Washington Post montre les raisons des tensions dans les Balkans occidentaux

Le 27 avril, des nationalistes masqués ont envahi le Parlement macédonien, blessant également le dirigeant du Parti social-démocrate Zoran Zaev. Mais ce n'était pas un incident isolé dans les Balkans occidentaux, selon ce que Washington Post” écrit. Plus de 25 ans après la chute du communisme, [...]
Le 27 avril, des nationalistes masqués ont envahi le Parlement macédonien, blessant également le dirigeant du Parti social-démocrate Zoran Zaev. Mais ce n'était pas un incident isolé dans les Balkans occidentaux, selon ce que Washington Post” écrit.
Plus de 25 ans après la chute du communisme, les pays des Balkans occidentaux sont devenus une demi-démocratie, tandis que la région est en proie aux tensions ethniques, religieuses et nationalistes.
Le journaliste de prestigieux médias américains, Ingrid Bego, énumère les principales raisons qui expliquent les crises politiques dans ces pays. L'absence de saine rivalité politique dans beaucoup de ces pays est la première cause selon le journaliste.
Selon elle, cela a conduit à des régimes de parti unique et des politiques de la clientèle. Ce qui semble être un grand engagement envers l'UE s'est traduit davantage par un engagement superficiel, ne se traduisant pas en actions décisives visant à améliorer l'État de droit et à autonomiser les institutions.
L'intervention de la Russie dans les pays à majorité slave au cours des dernières années est selon “Washigton Post” le deuxième contributeur aux tensions dans la région. Les médias citent le complot d'un groupe nationaliste russe pour le meurtre de l'ancien Premier ministre monténégrin Milo Djukanovic.

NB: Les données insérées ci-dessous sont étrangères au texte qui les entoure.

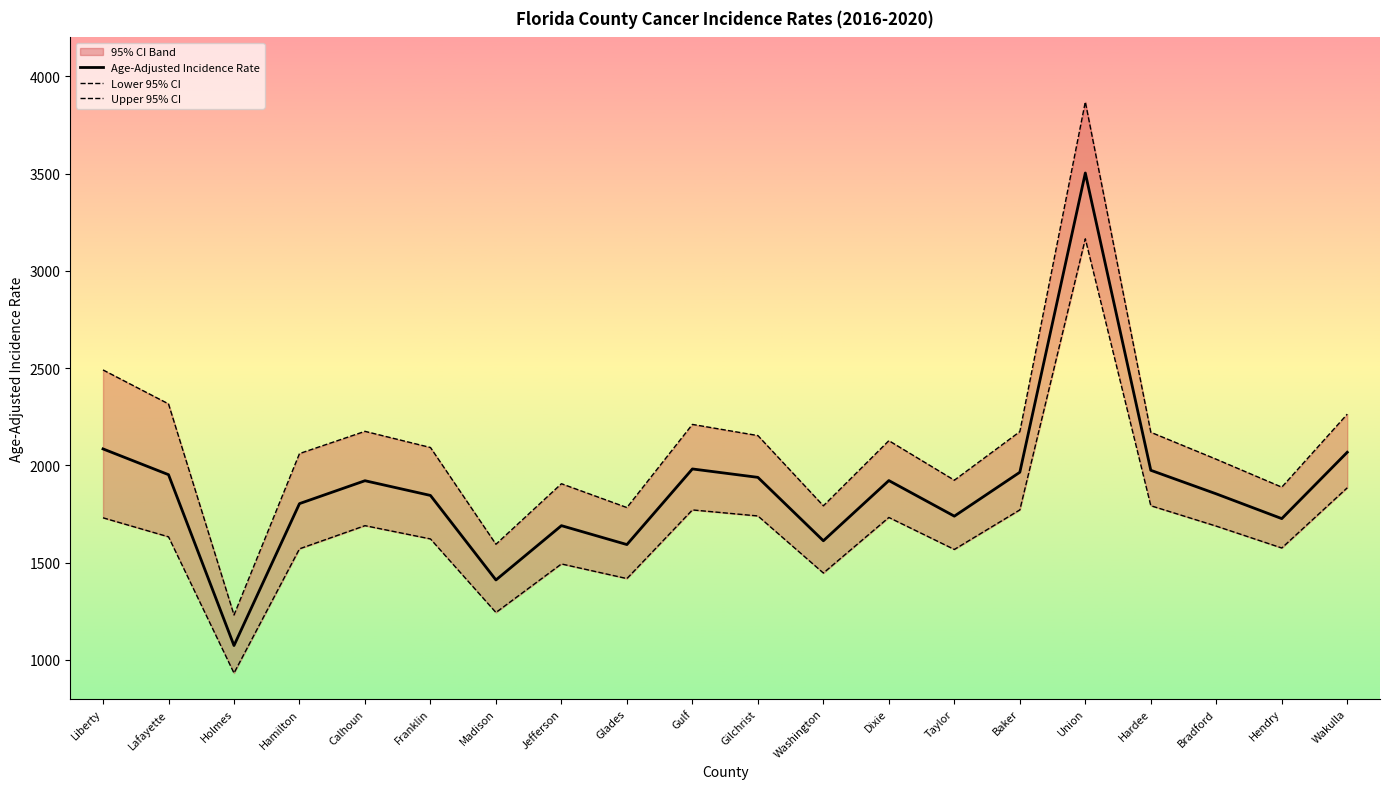

True or false: Age-Adjusted Incidence Rate has a value of 628.2 at Holmes.

False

Alors que cette année, la Russie accusait l'Albanie, l'OTAN et l'UE d'essayer d'établir un gouvernement pro-Albanais en Macédoine, alors qu'elle soutenait elle-même les dirigeants nationalistes des Balkans.
Les investissements importants de la Russie et la propagation des théories de complot contre l'UE font de la région un champ de bataille pour l'influence politique de l'Est. “L'UE pourrait-elle négocier la démocratie dans la région?”, est-ce la question que soulève le journaliste.
Selon elle, la majeure partie de la région, y compris l'Albanie, ne marque pas beaucoup de progrès vers l'adhésion, et si le bloc va nécessiter des changements radicaux et significatifs en échange de l'adhésion, Moscou pourrait faire pression contre l'agenda expansionniste de l'Europe en offrant une vision alternative.
Dans l'intervalle, si l'UE veut accélérer les négociations, cela pourrait conduire à une stabilité à court terme dans la région, mais saper les réformes démocratiques, en répandant des sentiments anti-répondants. L'UE.